A new rail freight tunnel to answer Liverpool port demand
An ambitious underground freight transport tunnel has been proposed as an answer to access issues at the rapidly expanding Port of Liverpool. The project would provide an alternative to a road access scheme, which campaigners say will destroy a local beauty spot, and worsen environmental pollution in the heart of the city. The tunnel would connect the port with an off-site facility which could be expanded to meet future demand.
The environmental agenda may well put an otherwise fanciful proposal on the table at the Port of Liverpool. With intermodal traffic growing, and space to handle cargo on the dockside limited by the surrounding urban landscape, a road proposed by the UK government’s highways agency may not be the sustainable answer. By going underground, there could be a way for the port to connect to a scaleable terminal inland, and, say campaigners, it would better connect the port to road and rail handling facilities, thereby ensuring the economic future of the docks.

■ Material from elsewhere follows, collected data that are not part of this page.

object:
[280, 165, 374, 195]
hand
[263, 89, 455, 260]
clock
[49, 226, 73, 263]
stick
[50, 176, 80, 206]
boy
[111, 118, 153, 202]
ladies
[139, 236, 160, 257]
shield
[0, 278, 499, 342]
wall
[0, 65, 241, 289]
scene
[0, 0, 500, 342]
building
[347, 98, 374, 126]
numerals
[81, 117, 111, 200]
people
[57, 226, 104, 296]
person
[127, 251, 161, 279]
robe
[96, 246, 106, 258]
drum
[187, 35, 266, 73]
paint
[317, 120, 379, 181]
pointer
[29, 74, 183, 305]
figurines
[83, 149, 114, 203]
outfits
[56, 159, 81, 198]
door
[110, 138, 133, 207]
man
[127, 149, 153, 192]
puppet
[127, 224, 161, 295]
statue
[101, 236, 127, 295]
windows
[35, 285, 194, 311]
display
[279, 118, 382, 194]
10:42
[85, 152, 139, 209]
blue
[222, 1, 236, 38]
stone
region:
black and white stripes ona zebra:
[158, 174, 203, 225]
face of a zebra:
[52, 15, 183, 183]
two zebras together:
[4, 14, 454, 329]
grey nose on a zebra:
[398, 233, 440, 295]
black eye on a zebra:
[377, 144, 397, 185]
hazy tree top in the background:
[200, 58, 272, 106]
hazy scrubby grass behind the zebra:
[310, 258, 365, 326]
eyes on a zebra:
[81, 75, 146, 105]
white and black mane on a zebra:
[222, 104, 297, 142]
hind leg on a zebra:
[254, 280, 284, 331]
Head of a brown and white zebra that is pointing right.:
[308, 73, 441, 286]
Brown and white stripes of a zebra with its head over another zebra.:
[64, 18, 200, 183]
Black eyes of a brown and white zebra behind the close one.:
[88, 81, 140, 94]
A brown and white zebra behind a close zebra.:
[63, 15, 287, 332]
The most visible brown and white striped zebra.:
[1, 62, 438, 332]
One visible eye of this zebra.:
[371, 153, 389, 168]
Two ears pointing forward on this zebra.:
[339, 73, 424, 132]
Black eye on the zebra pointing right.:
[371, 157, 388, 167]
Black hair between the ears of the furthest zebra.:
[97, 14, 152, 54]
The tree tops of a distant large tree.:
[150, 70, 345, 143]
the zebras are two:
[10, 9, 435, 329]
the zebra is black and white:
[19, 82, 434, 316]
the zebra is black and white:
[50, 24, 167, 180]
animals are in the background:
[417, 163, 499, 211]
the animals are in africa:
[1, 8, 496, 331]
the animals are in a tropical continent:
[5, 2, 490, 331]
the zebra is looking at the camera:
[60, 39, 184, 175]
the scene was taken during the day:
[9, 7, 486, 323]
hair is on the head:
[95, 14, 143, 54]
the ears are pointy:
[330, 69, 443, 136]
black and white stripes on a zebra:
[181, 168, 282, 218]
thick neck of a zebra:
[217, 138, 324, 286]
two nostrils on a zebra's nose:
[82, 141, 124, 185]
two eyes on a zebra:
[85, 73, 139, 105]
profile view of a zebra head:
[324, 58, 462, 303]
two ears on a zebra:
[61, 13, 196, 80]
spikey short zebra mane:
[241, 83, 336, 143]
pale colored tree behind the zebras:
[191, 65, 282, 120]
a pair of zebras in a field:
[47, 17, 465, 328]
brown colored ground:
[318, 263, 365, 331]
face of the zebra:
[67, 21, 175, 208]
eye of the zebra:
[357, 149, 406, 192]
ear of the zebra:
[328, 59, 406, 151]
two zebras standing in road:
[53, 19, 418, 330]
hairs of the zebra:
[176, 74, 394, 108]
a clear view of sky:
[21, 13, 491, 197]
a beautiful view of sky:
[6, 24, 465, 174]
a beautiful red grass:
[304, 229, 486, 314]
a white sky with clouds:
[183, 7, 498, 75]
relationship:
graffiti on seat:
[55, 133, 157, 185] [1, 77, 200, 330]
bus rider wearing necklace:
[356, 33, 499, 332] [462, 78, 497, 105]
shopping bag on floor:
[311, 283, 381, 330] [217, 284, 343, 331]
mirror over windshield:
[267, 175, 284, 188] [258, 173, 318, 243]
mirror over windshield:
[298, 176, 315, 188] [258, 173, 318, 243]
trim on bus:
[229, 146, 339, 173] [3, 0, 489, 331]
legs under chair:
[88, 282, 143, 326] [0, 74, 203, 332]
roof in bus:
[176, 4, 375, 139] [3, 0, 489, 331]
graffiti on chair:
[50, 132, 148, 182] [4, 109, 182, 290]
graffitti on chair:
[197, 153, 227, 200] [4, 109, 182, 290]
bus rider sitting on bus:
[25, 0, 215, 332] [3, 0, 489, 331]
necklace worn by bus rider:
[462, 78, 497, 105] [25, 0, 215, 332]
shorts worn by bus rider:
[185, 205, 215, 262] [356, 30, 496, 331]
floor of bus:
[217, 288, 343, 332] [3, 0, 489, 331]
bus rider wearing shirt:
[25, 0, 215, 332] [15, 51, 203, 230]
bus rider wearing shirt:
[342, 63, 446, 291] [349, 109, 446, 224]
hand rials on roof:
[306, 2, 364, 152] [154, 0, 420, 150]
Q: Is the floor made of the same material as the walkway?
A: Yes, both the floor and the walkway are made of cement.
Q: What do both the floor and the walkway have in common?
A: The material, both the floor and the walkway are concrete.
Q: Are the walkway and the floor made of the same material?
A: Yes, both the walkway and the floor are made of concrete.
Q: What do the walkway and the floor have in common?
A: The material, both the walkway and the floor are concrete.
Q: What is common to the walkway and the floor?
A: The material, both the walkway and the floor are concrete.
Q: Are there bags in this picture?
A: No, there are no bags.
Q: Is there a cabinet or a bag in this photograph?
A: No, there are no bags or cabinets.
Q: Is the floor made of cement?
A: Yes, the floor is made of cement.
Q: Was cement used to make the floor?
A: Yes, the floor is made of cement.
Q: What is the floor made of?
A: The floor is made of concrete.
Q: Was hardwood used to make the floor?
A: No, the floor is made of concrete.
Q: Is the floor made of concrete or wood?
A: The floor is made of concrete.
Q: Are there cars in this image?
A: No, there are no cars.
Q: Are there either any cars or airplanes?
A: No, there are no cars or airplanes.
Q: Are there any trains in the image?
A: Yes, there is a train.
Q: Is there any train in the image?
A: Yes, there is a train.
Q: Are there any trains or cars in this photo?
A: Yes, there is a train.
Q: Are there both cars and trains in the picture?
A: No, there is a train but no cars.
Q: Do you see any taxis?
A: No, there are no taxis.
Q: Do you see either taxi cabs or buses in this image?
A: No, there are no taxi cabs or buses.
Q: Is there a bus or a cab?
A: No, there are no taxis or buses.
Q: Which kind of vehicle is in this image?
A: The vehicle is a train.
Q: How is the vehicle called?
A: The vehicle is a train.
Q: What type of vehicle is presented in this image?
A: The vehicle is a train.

Report goes for underground electric not surface diesel
The docks at Liverpool are currently on a boom, the likes of which have not been seen since the 1960s. To cope with intermodal demand, a new access road is currently under consideration. However, to the dismay of nearby residents, the proposed road will cut straight through a local park, and offer no alternative to a stream of heavy goods vehicles serving the port. Last year, a report from engineering consultancy ARUP, proposed alternative, if radical, solution.
ARUP, in their Inland Port and Connectivity Concept document, highlight the work of Mole Solutions, a Cambridge-based logistics technology, who offer a concept alternative, which might be categorised as a modern day equivalent of the traditional department store cash transfer tube – except this would be on an intermodal scale. They have spoken with stakeholders and want to explore how their technology could be applied to the Port of Liverpool.
The concept allows for future expansion
A rail-based underground freight pipeline would see containers transferred between the port and a purpose-built inland hub, where connections could be made with the rail and road network, removing the need for heavy goods vehicles to drive directly to the port entrance. The environmental benefits are obvious, and the inland hub could be sited to allow for future expansion, which campaigners hope will prove attractive to the port operators, customers, and road and rail operators.
Campaigners, who have been opposing a road-based solution, say that initial findings have estimated that the cost of such a scheme would be comparable to road construction. In the plan, the pipeline would be electrically powered and zero emission at point of use. As a stand-alone project, it would not require connection to the national rail network, freeing rail freight operators to serve the port more conveniently.
A system fit for the twenty-first century
“We were happy to talk about our technology and the possibilities that exist in relation to transporting container freight”, said Stuart Prosser, the technical director at Mole Solutions. “The need to maintain an effective supply-chain and to decarbonise our infrastructure have never been more relevant, with the climate emergency dominating the news agenda.”
Going on, Prosser saw further potential to deploy the freight pipeline concept.“The port-city conflict is common across the globe”, he said. “We believe we have come up with a solution. We want to help and both we and our delivery partners are ready to help. We would welcome the opportunity to work with Peel Ports [the operators at the Port of Liverpool], the Department for Transport [who back the road-based scheme] and Sefton Council [the local authority] to develop and deliver a system fit for the twenty-first century and beyond.”
The answer to prayers and good for business too
While Liverpool already has rail connections into the port, and Network Rail recently worked on better access, this concept allows for rail freight to play an even bigger role in future development, particularly serving intermodal traffic, an identified growth vector. UK government mandated targets for zero emissions will mean significant reductions in transport, with road haulage and diesel traction being targeted.
“It is no exaggeration to say that it represents the answer to local people’s prayers”, said Stuart Bennett on behalf of the Save Rimrose Valley campaign. “It blows apart the myth that this road proposal is the only option to cater for the Port of Liverpool’s expansion. It isn’t. We hope they grasp this with both hands for the sake of business, our communities and the future of our planet.”